With that in mind, a new report from application security company Black Duck noted that of the 965 commercial codebases it analyzed across 16 sectors, 86% of these codebases contained some form of open source vulnerability.
More specifically, 81% had high- or critical-risk vulnerabilities.
GitHub exposed
It turns out that AI chatbots such as Microsoft Copilot can expose private GitHub respositories to the internet.
As per TechCrunch, security researchers at Lasso found that if a repository was once public, data from that repository can linger in chatbots even after the repository is made private. The reason, according to the report, is due to Bing indexing and caching the data.
Lasso found more than 20,000 private GitHub repositories — that were once public — were still accessible through Copilot, impacting organizations such as Amazon, Google, and Microsoft itself.
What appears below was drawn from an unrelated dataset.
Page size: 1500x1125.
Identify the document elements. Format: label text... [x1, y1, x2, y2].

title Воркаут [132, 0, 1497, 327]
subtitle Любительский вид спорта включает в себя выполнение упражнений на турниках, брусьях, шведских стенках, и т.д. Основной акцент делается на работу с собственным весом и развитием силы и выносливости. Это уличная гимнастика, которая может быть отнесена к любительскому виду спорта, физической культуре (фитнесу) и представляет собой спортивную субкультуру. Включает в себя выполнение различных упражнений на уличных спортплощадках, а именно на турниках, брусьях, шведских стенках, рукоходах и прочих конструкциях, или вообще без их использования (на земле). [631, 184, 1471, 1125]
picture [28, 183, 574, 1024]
Though some might argue, if a repository was in fact ever public, then anyone could have legitimately forked it and kept it public for eternity anyway.
Open source AI and the “illusion of openness”
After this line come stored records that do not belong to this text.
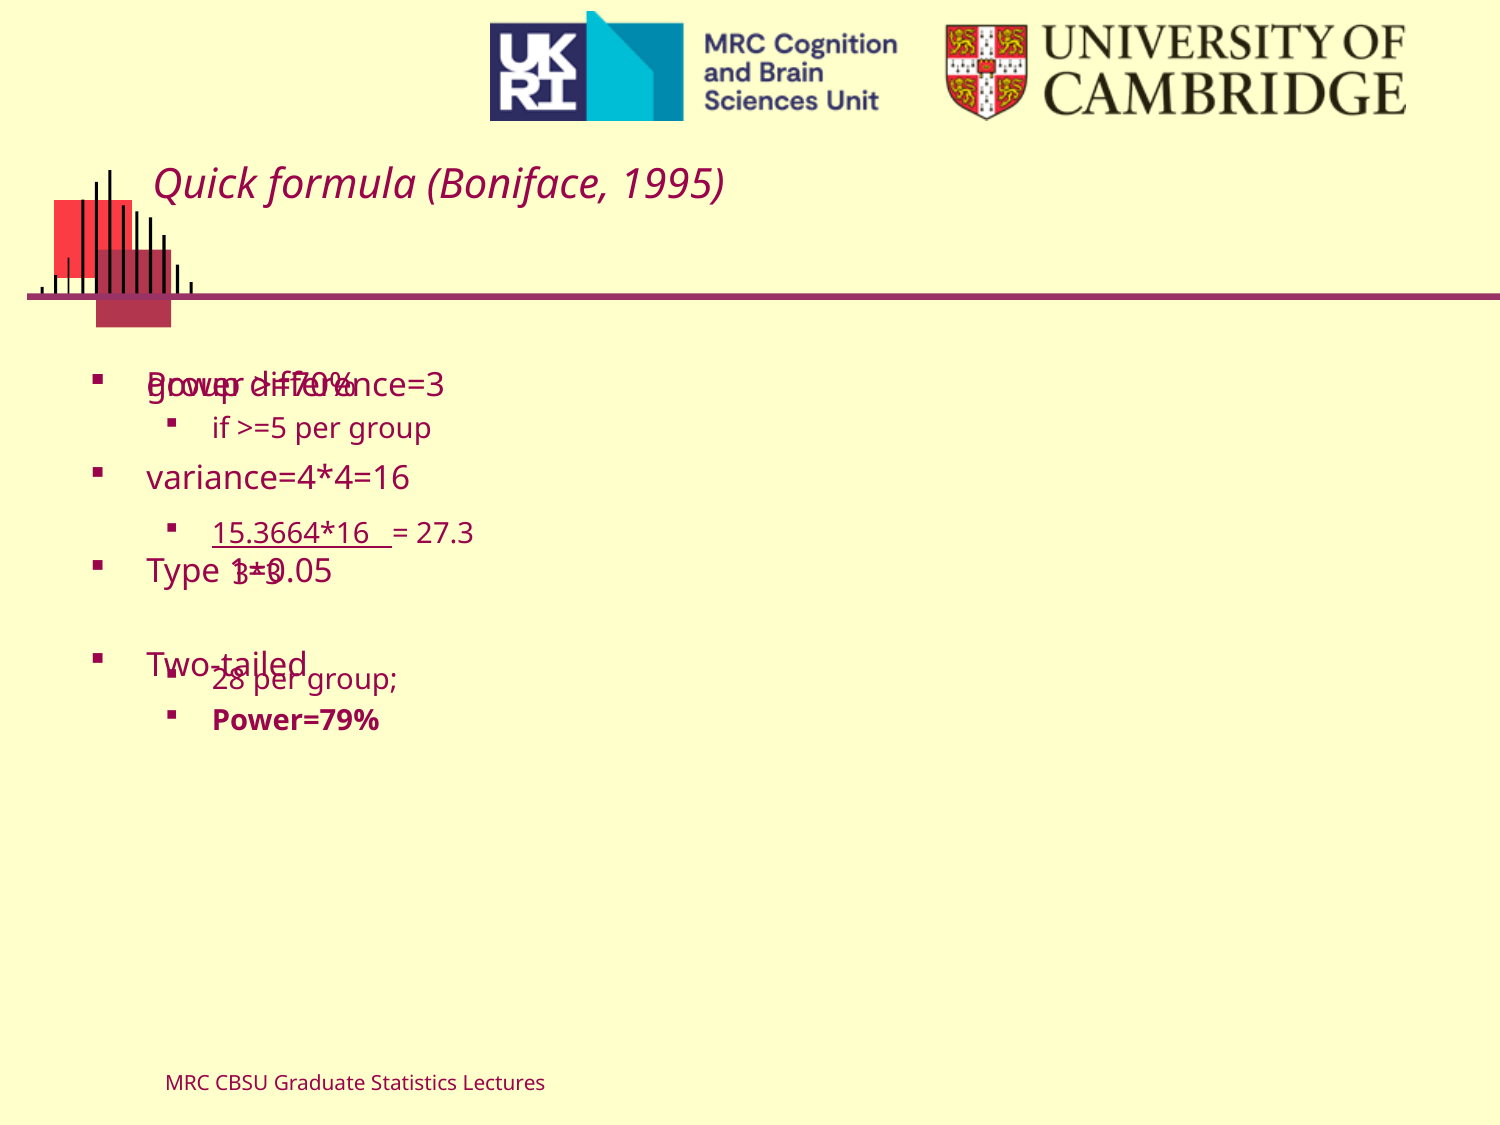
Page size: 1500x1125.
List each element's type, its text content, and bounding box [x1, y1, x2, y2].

picture [490, 11, 1406, 121]
title Quick formula (Boniface, 1995) [137, 137, 988, 233]
list Power >=70% if >=5 per group 15.3664*16 = 27.3 3*3 28 per group; Power=79% [75, 262, 1425, 1038]
footer MRC CBSU Graduate Statistics Lectures [149, 1062, 988, 1101]
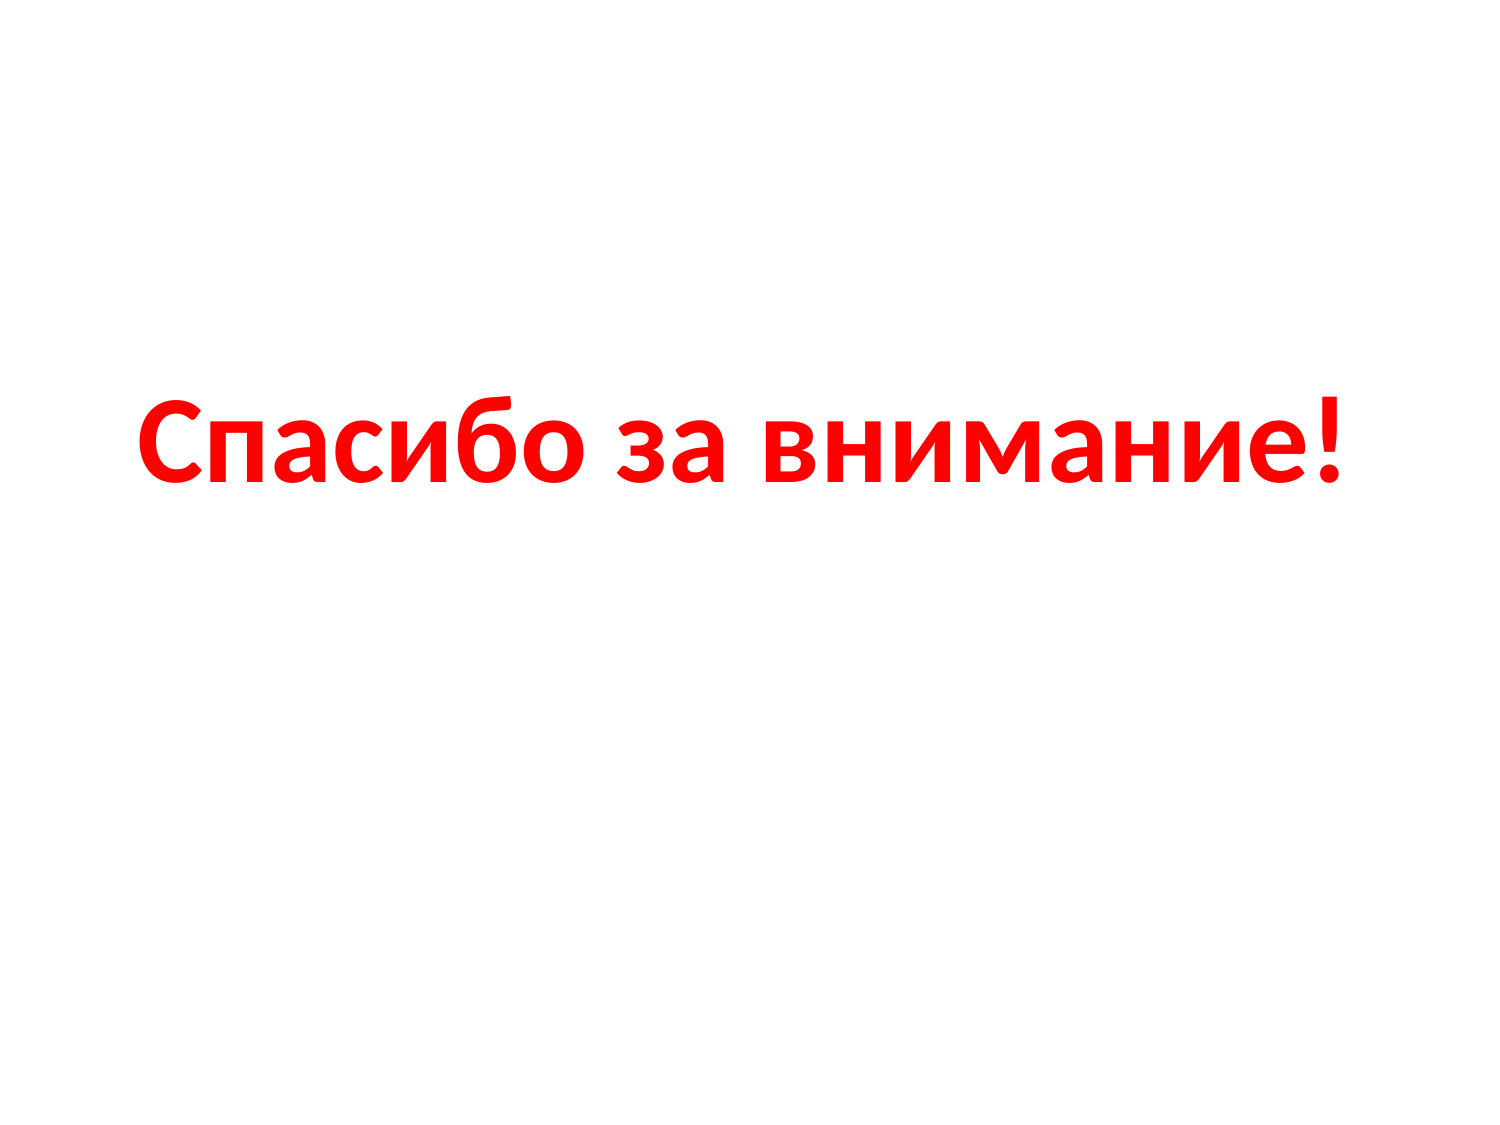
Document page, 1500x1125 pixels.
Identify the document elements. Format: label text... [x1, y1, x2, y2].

list Спасибо за внимание! [69, 349, 1420, 1093]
A couple of weeks back, Forkable pontificated about how “open source” can be something of an illusion with regards to vendor-led projects, and how the “spirit of open source” means much more than a license.
Ted Shelton, chief operating officer at Inflection AI, published similar sentiments in a long-read where he compares open source AI to the “cargo cults” of indigineous South Pacific Islanders in the 1940s, who tried to replicate the “miracle” of military planes by hand-crafting — out of wood — all the airbase infrastructure (runways, radios, etc) that enabled this. Needless to say it was all just a facade and didn’t bring the planes back.
Shelton draws parallels between this, and two “open source AI” purveyors in Meta and DeepSeek.
“Both are touted as open-source triumphs of AI, freely available to all,” Shelton writes. “The reality, however, is that these projects are less a gift to the community and more strategic competitive maneuvers – a modern cargo cult, inspiring an imitation of the form of grassroots open source without the same spirit or intent.”
It’s an interesting perspective, and you can read all about it here: Cargo Cults and the Illusion of Openness.
Patch notes
French privacy-focused tech firm Murena launched a “de-Googled” tablet, which ships with its own custom e/os operating system that’s forked from LineageOS (which is itself an Android fork). Costing €539, the Murena Pixel Tablet bundles many “open source alternative” apps out of the box.
The open source security foundation announced the Open Source Project Security Baseline, which amounts to a set of best practices — “aligned with international cybersecurity frameworks, standards, and regulations” — to improve open source security posture.
Electronic Arts open sourced the code for some old Command and Conquer games, following a similar move involving two games back in 2020. The games are available for anyone to “mod” under a copyleft GPL license.